Delta-sigma modulators (noise shapers) are particularly useful in digital to analog and analog to digital converters (DACs and ADCs). Using oversampling, a delta-sigma modulator spreads quantization noise power across the oversampling frequency band, which is typically much greater than the input signal bandwidth. Additionally, a delta sigma modulator performs noise shaping by acting as a lowpass filter to the input signal and a highpass filter to the noise; most of the quantization noise power is thereby shifted out of the signal band.

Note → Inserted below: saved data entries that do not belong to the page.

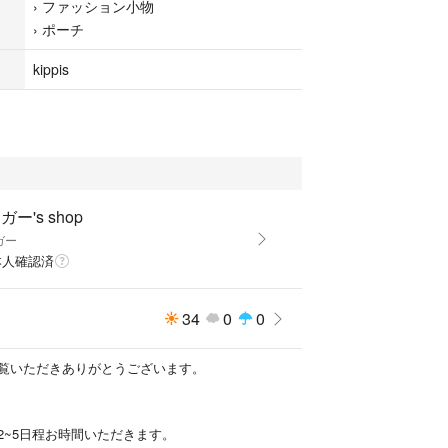
›
ファッション小物
›
ポーチ
kippis
ガー's shop
ガー
本人確認済
34
0
0
覧いただきありがとうございます。
2~5日程お時間いただきます。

In addition to data conversion applications, delta-sigma noise shapers are increasingly utilized in the design of digital amplifiers. In one particular technique, a digital delta-sigma noise shaper provides a noise shaped (quantized) digital data stream to a pulse width (duty cycle) modulated (PWM) stream, which in turn drives a linear amplifier output stage and associated load. This technique is generally described in U.S. Pat. No. 5,784,017, entitled “Analogue and Digital Convertors Using Pulse Edge Modulators with Non-linearity Error Correction”, granted Jul. 21, 1998, and U.S. Pat. No. 5,548,286, entitled “Analogue and Digital Convertor Using Pulse Edge Modulators with Non-linearity Error Correction”, granted Aug. 20, 1996, both to Craven, U.S. Pat. No. 5,815,102, entitled “Delta Sigma PWM DAC to Reduce Switching”, granted Sep. 29, 1998, to the present inventor (incorporated herein by reference), U.S. patent application Ser. No. 09/163,235 to Melanson (incorporated herein by reference), and International Patent Application No. PCT/DK97/00133 by Risbo.

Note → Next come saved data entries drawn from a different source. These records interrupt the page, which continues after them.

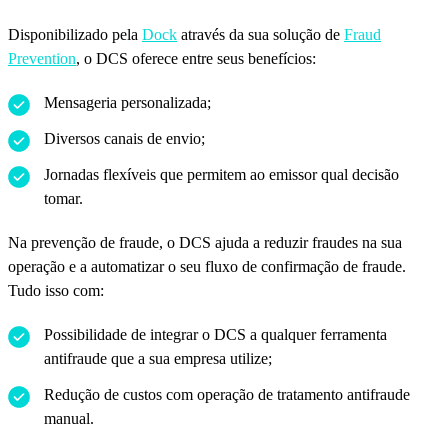
Disponibilizado pela
Dock
através da sua solução de
Fraud
Prevention
, o DCS oferece entre seus benefícios:
Mensageria personalizada;
Diversos canais de envio;
Jornadas flexíveis que permitem ao emissor qual decisão
tomar.
Na prevenção de fraude, o DCS ajuda a reduzir fraudes na sua
operação e a automatizar o seu fluxo de confirmação de fraude.
Tudo isso com:
Possibilidade de integrar o DCS a qualquer ferramenta
antifraude que a sua empresa utilize;
Redução de custos com operação de tratamento antifraude
manual.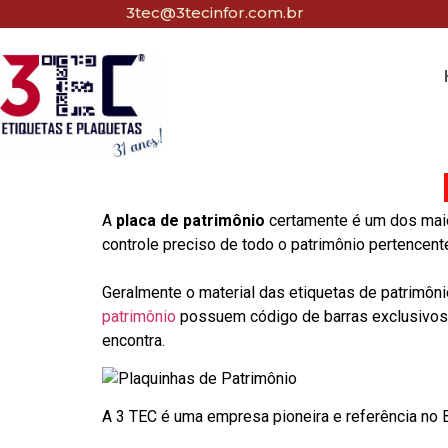
3tec@3tecinfor.com.br
A
placa de patrimônio
certamente é um dos maio
controle preciso de todo o patrimônio pertencent
Geralmente o material das etiquetas de patrimôni
patrimônio
possuem código de barras exclusivos p
encontra.
A 3 TEC é uma empresa pioneira e referência no Br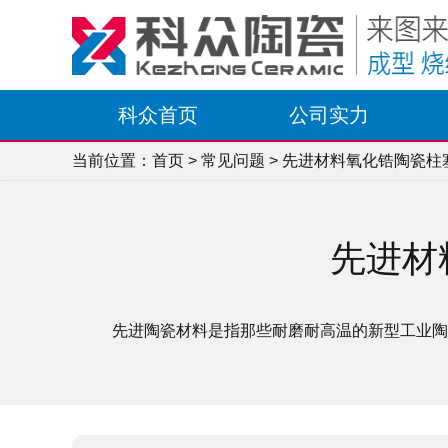
科众首页
公司实力
当前位置：
首页
>
常见问题
> 先进材料氧化锆陶瓷
先进材
先进陶瓷材料是指那些耐磨耐高温的新型工业陶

One problem, which occurs in PWM circuits driving full-bridge loads, is noise and distortion caused by the non-zero impedance of the voltage supply. In particular, for a full-bridge output, a pair of drivers, typically operating from a single voltage supply, is utilized to drive a corresponding pair of output signal paths coupled to the full-bridge output load. Glitches on the output signal paths occur when the outputs of the two drivers switch simultaneously or nearly simultaneously. Specifically, the output of one-driver transitions towards the power supply voltage and the output of the other driver transitions towards ground. Due to the non-zero impedance of the voltage supply, the output paths do not settle to their final state instantaneously, and glitches are generated as an intermediate voltage appears across the corresponding outputs.

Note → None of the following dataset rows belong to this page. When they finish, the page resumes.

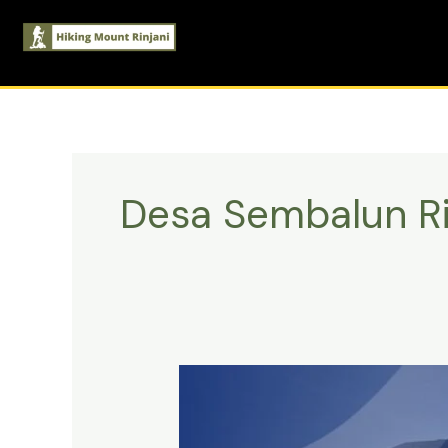
Skip
to
content
Desa Sembalun Ri
Akses
Menuju
Desa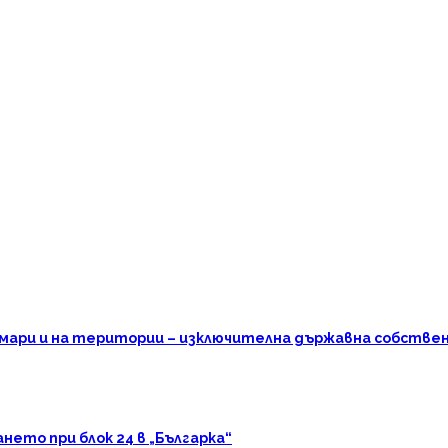
омари и на територии – изключителна държавна собстве
ето при блок 24 в „Българка“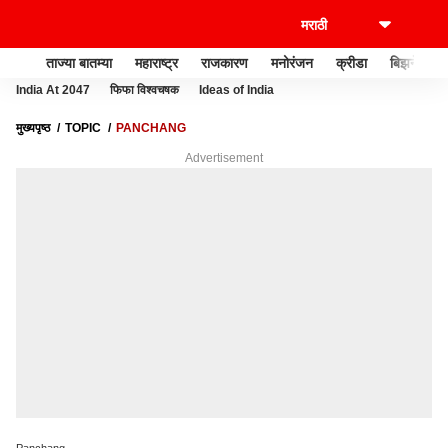
ताज्या बातम्या
महाराष्ट्र
राजकारण
मनोरंजन
क्रीडा
बिझनेस
India At 2047
फिफा विश्वचषक
Ideas of India
मुख्यपृष्ठ
TOPIC
PANCHANG
Advertisement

One approach to driving in a full-bridge output of a PWM system is disclosed in U.S. Pat. No. 6,373,336 to Anderskouv et al., and entitled Method Of Attenuating Zero Crossing Distortion And Noise In An Amplifier, An Amplifier And Uses Of The Method And The Amplifier, issued Apr. 16, 2002 (hereinafter the Anderskouv system). In this system, each terminal of a full-bridge output load is driven by a different PWM encoded signal provided by a corresponding separate PWM processing path. One processing path processes an input data stream, while the other processing path processes the complement of the input data stream. These complementary data streams drive a corresponding pair of delta-sigma modulators. Except for small levels of the input signal, when the input stream and its complement are close in value, the delta-sigma modulators generate substantially different modulated streams. The modulated data streams drive corresponding separate PWM modulation stages, which in turn drive the terminals of the full-bridge output loads.
Disadvantageously, the Anderskouv system does not guarantee that the outputs of the PWM modulators will not switch simultaneously or nearly simultaneously. In particular, for small values of the input signal, the outputs of the PWM stages of the Anderskouv system will switch nearly simultaneously. This near simultaneous switching will cause power supply glitches in the output signal, which will not be masked by the corresponding small output signals. Another significant disadvantage of the Anderskouv system is its hardware inefficiency, since two PWM paths, each including a PWM encoder, are required. This hardware inefficiency is particularly disadvantageous when utilized in multi-channel signal processing systems, such as those required in advanced audio applications, such as home theater audio.
Hence, given the increased utilization of PWM systems in such applications as audio signal processing, new, efficient, techniques are required for minimizing distortion and noise in full-bridge outputs driven by PWM—encoded data.